A top officer in the Canadian Armed Forces says work at home makes work abroad harder
You know how they say, when you want something done, give it to a busy person? Bob Auchterlonie is here to say there are limits to how well that works.
Vice-Admiral J. Robert Auchterlonie is the Commander of Canadian Joint Operations Command, which coordinates operations that require the different parts of the Canadian Armed Forces to work together. Which is basically all of them. His office asked me for a meeting after I published an interview with Auchterlonie’s colleague, Navy Commander Angus Topshee, about the “critical state” of a navy amid “generational change.”
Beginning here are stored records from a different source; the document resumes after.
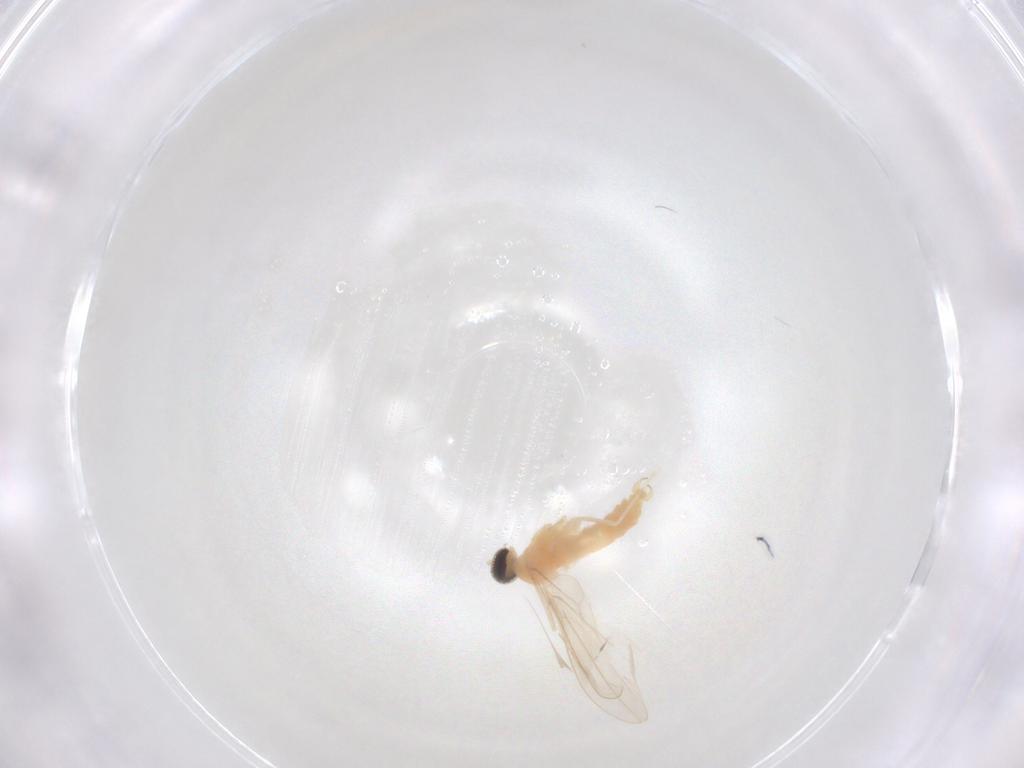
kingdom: Animalia
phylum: Arthropoda
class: Insecta
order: Diptera
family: Cecidomyiidae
Auchterlonie’s message was similar: Not one of failure but of concern, in a world where trouble is popping up all over. In Ukraine and the neighbouring NATO front line, the South China Sea and now, once again, in the Middle East, Canada’s military has standing commitments and a list of crises that’s likelier to grow than shrink.
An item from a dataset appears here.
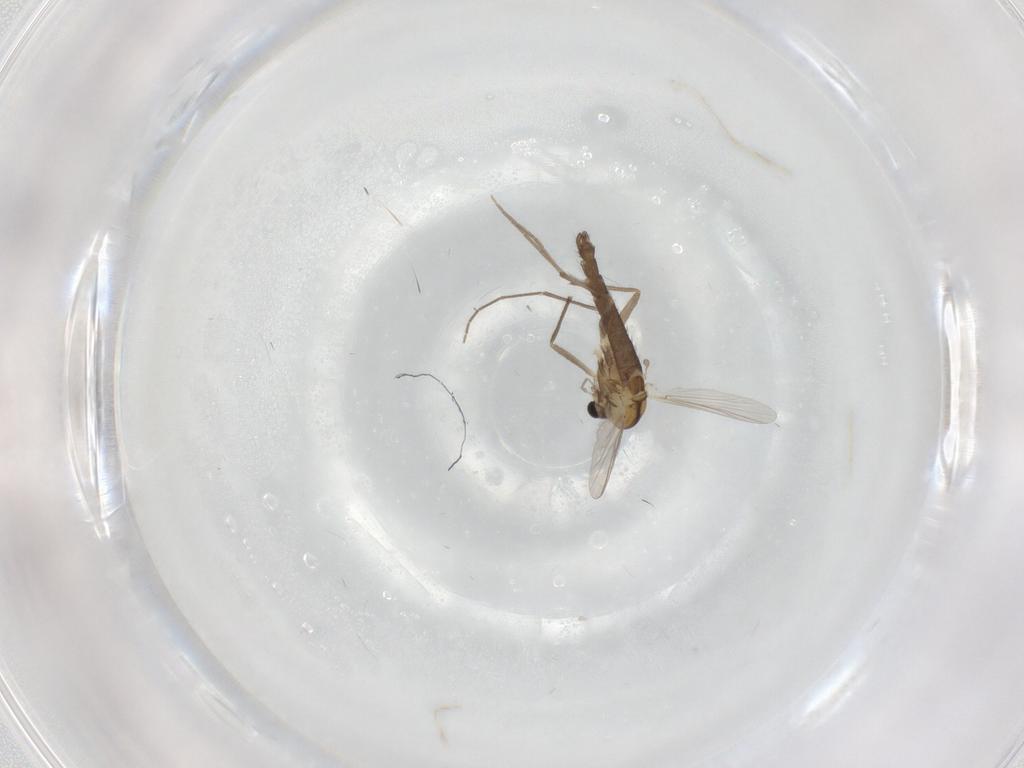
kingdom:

And an ever-growing list of summer tasks at home is adding to the burden, in a way Auchterlonie clearly doesn’t believe is always justified.
In fact, he said, of eight CAF missions in 2023 to respond to natural disasters on Canadian territory, Auchterlonie said only one — evacuating the area around Yellowknife during August wildfires — actually required the Canadian Armed Forces’ military.
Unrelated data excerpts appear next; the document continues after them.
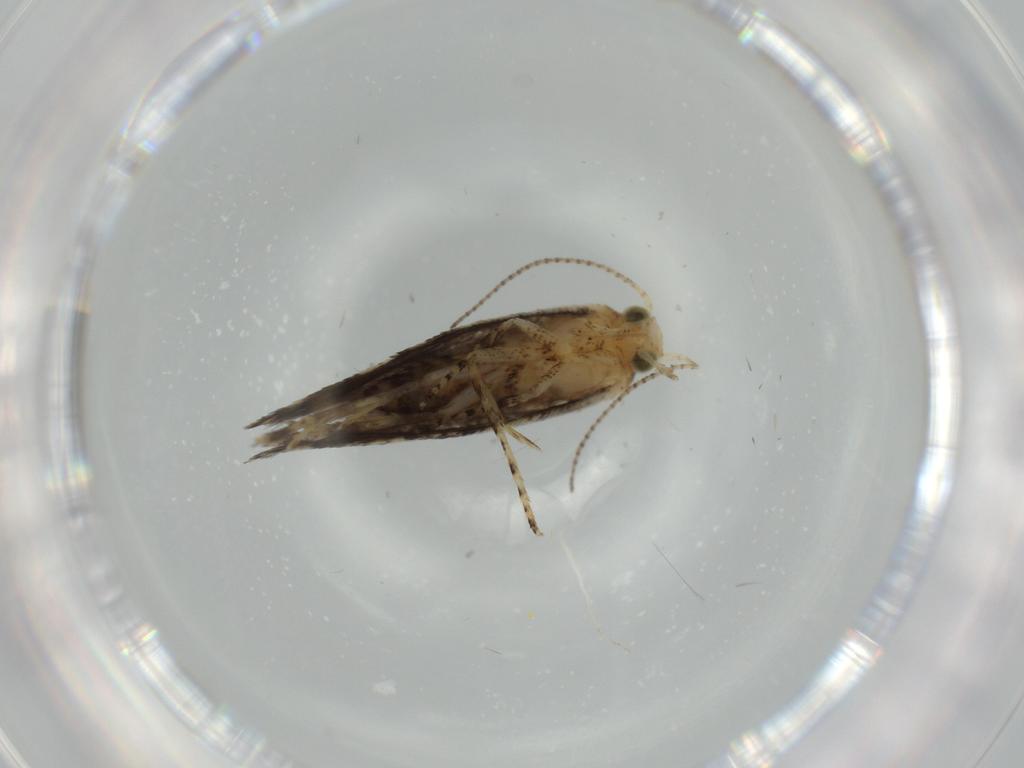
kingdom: Animalia
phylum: Arthropoda
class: Insecta
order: Lepidoptera
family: Glyphipterigidae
That leaves seven that didn’t.
“Demand on the Canadian Forces the last number of years has been escalating at an unsustainable rate,” Auchterlonie said during an extended interview at his office in a CAF building off Highway 417.
“In terms of our support to Canadians — you know, Canadian Armed Forces will always support Canadians, when required. We've just got to make sure that we are required. And I think this has become a challenge in the last number of years. We often are seen as the button that's very easy to push — to reassure Canadians, because we hold forces at readiness to go. I can get people out the door in 12 hours. If something happens, I can move people very quickly. And other organizations don't have that. Therefore, we get asked more than we probably should to do stuff.”
The blanket term for CAF responses to natural disasters in Canada is Operation LENTUS. Since the program’s establishment in 2010, the number of distinct operations under that designation has roughly doubled every five years.
“This summer we conducted Operation LENTUS for over four months straight,” Auchterlonie said. Canada’s military provided “support to Canadians in five different provinces over eight operations, one of which was — I want to be careful how I say this — one of which was entirely necessary. The support for Operation LENTUS and the evacuation and firefighting in and around Yellowknife was absolutely in the wheelhouse of the Canadian Forces as a force of last resort that had unique capabilities that only we could do.”
That means everything else on this list of Op LENTUS activity last summer — including activity in Alberta, Nova Scotia, Quebec, Ontario and British Columbia, mostly during what’s become too familiar to Canadians as wildfire season — fell short of the standard of absolutely requiring help from Canada’s military.
Auchterlonie took care to emphasize that the CAF will never refuse such requests from provinces. He just wishes they weren’t so quick to ask.
“The fact is some of the provinces have exceptional capabilities. BC Wildfire is a phenomenal organization. Alberta Wildfire is a phenomenal organization. They have more airlift and more rotary-wing assets [helicopters] than the Royal Canadian Air Force. They are well resourced, well trained, and they do this every year. They're very good at it.
“The challenge we've been seeing over the last number of years — it's not a new challenge; this is a challenge that's grown over the last 15 years — is, when something bad is happening, to see the folks turn out for the Canadian Armed Forces is very reassuring to Canadians. And I applaud that. That makes you feel really good. The fact is, sometimes the it's within the provinces' capability to [manage a crisis]. They do not necessarily need the assistance of the Canadian Armed Forces. They already have that capacity resident within the province.”